ISLAMABAD: Pakistan State Oil (PSO) has shared the market study with Sinopec, a Chinese company, and Saudi Aramco enabling them to decide for establishing a $10 billion green refinery or a crude-to-petrochemical refinery.
The market study was carried out on the suggestion made by Sinopec and Saudi Aramco to know if the refinery is required or not. PSO was given the task to complete the study by end of December, 2024.
“As per the study, the peak demand for POL products at a global level would be in 2028-29 then decline would start,” a senior official at Petroleum Division told this scribe. However, in case of Pakistan, demand for POL products would stay till 2050.

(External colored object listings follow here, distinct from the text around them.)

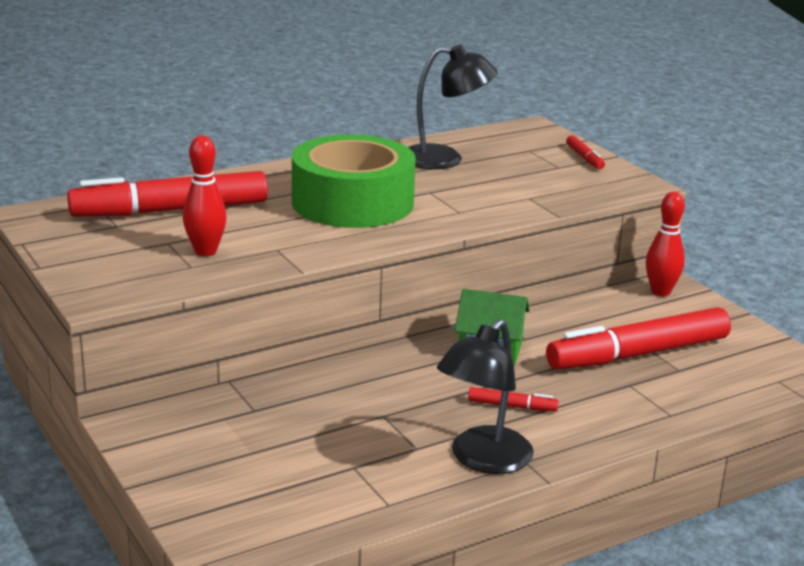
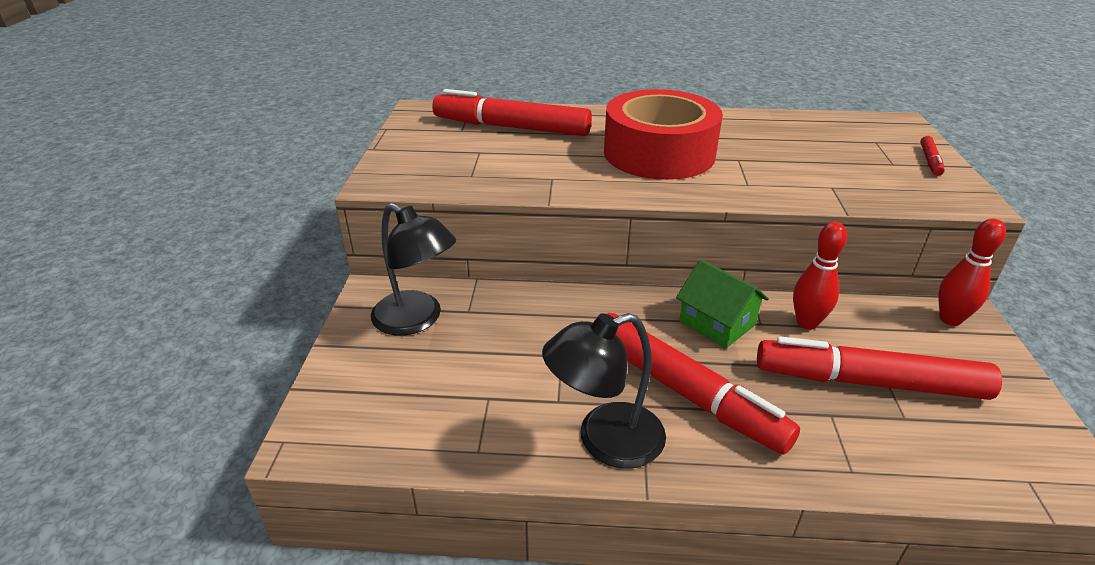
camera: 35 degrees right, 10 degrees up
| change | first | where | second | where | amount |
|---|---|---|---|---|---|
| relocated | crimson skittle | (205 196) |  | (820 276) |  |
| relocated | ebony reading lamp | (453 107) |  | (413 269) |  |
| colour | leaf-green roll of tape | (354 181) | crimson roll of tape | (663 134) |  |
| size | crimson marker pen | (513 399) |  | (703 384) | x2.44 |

As far as petrochemicals are concerned, PSO study says demand for petrochemicals in Pakistan is not up to the mark. The petrochemicals could be exported, the official said. The ball is now in the court of Sinopec and Saudi Aramco to decide if they would establish a refinery at Hub, Balochistan, or not, the official said.
“Pakistan wants Saudi Arabia to establish a deep conversion state-of-the-art refinery in Pakistan for which it notified the green refinery policy in 2023, loaded with huge incentives including 7.5pc deemed duty for 25 years and a tax holiday for 20 years,” the official said.
However, top official sources, while referring to the study, said Saudi Aramco and Sinopec may not agree to install the refinery, as in the years to come dependence on fossil fuel will diminish and use of alternate fuel and electric vehicles will increase manifold.